We’re less than 48 hours away from the Academy Awards, and our votes were due about 36 hours ago.  So the worker bees at Price Waterhouse are clearly tallying away our votes.

This year proves to be a very unusual one.  There truly is no very clear frontrunner in the best picture category.  The other high profile awards that have been handed out in recent months – whether it be from the PGA (producers guild), WGA (writers guild), DGA (directors guild), SAG (screen actors guild), and the key film critics associations – have been all over the map.  They were mostly split among four movies – THE REVENANT, THE BIG SHORT, THE MARTIAN, and SPOTLIGHT.

What’s striking to me is that the kinds of films nominated too are extremely diverse.  It’s difficult to even consider them in the same category.  On the one hand, you have two movies that are extremely intimate and nuanced – the two-character drama shot largely in one room, ROOM, and an intimate, delicate story about an Irish girl’s awakening in America, BROOKLYN.  On the other, you have a wild, futuristic journey through the desert in MAD MAX, and a savage period piece about survival in the THE REVENANT.

(This schizophrenia seems to reflect a general mood that has prevailed in this country.  Just look at our Presidential nominees.  It’s as if we are two completely separate countries.  But that’s another story for another day.) 

I of course won’t say what I voted for in any category – and I do get to vote in every one – but I am sure my votes will not exactly coincide with the actual winners.  I vote completely according to my true beliefs, and I don’t vote at all if I haven’t seen all the films in each category. 

I am also not your typical Academy member.  First of all, I’m female.  Secondly I’m Asian.  Women occupy  23% of the membership.
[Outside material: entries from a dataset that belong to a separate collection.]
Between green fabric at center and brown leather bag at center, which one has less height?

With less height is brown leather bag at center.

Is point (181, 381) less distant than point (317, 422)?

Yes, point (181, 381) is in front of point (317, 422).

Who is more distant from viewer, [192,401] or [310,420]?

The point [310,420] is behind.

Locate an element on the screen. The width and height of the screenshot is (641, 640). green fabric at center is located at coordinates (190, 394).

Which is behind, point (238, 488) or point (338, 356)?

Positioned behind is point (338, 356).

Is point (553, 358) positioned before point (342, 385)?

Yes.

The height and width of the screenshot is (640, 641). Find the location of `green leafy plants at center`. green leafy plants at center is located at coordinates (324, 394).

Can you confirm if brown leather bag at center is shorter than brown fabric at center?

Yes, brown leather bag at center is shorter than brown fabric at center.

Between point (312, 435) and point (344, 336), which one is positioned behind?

And Asians occupy only 2%.  So Asian women must be all of   %.   I know one other Asian woman , the elderly actress Lisa Lu who played a mom in our JOY LUCK CLUB.  Recently, due to the #OscarsSoWhite campaign, they recruited another actress named Jodi Long.  I literally cannot name a single other Asian woman in the Academy. 

The #OscarsSoWhite campaign has placed the Academy under siege since the nominations came out.  Not a day goes by when it’s not in the news.   The response from the Academy has been shockingly swift (some say too swift):  the rules are now that any voting member must have been active in the business some time in the past ten years.  Some say this is ageism. 

I could argue both sides, but I hate to argue. 

What do you all think?  Did they do the right thing?

And how long will it take before a Chinese film gets nominated?  All I can say is that the choice of film has got to be the right one! I wish someone would ask me before putting up totally inappropriate titles.